**YOUR ASSIGNMENT**
The listing that follows should be copied in full and exactly, with no pictures.

**INPUT DATA**
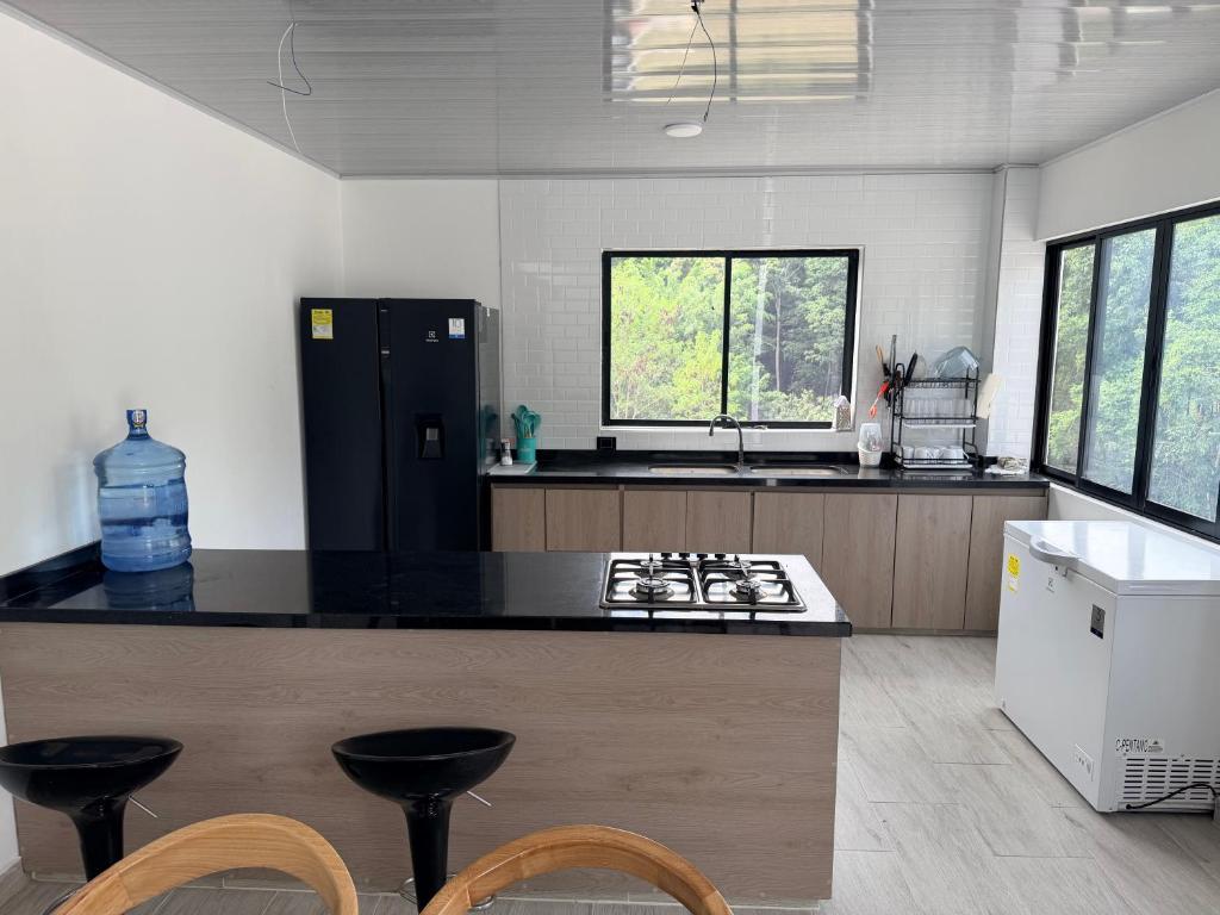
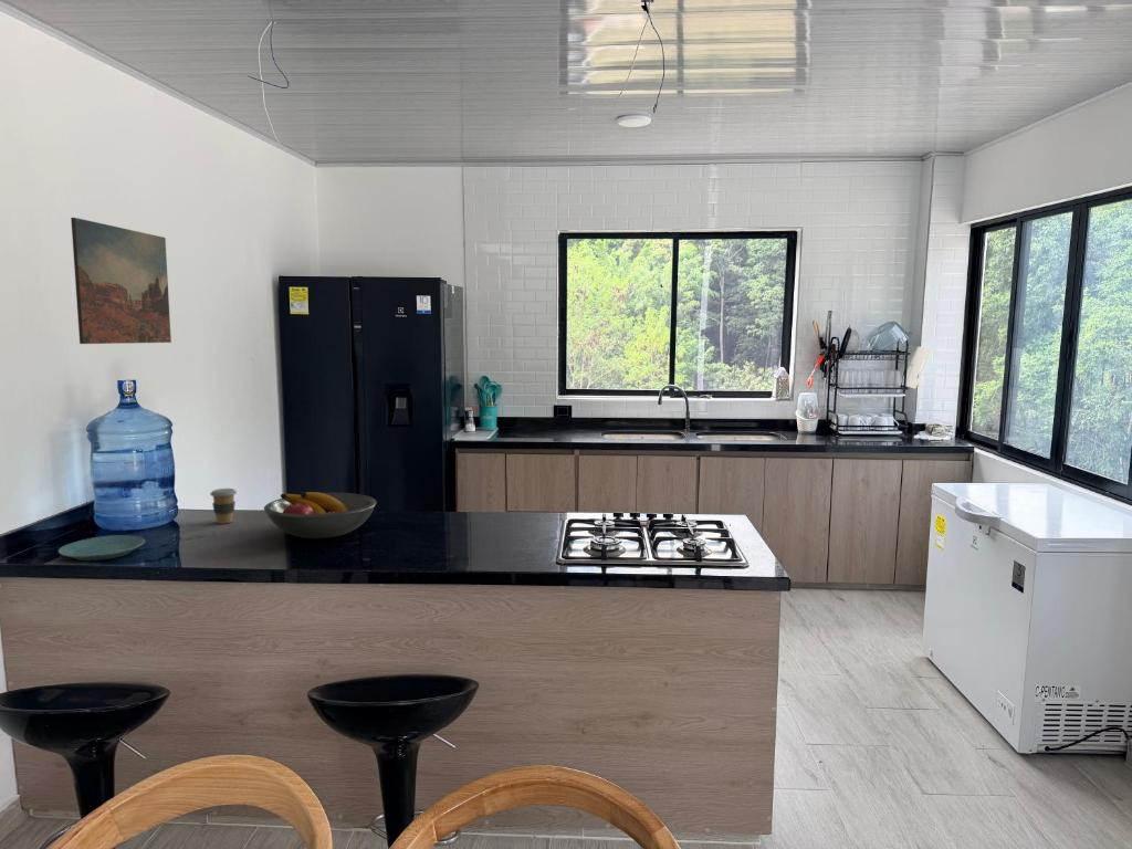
+ coffee cup [209,488,238,525]
+ plate [57,534,146,562]
+ wall art [70,217,172,345]
+ fruit bowl [263,491,378,539]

**TASK OUTPUT**
+ coffee cup [209,488,238,525]
+ plate [57,534,146,562]
+ wall art [70,217,172,345]
+ fruit bowl [263,491,378,539]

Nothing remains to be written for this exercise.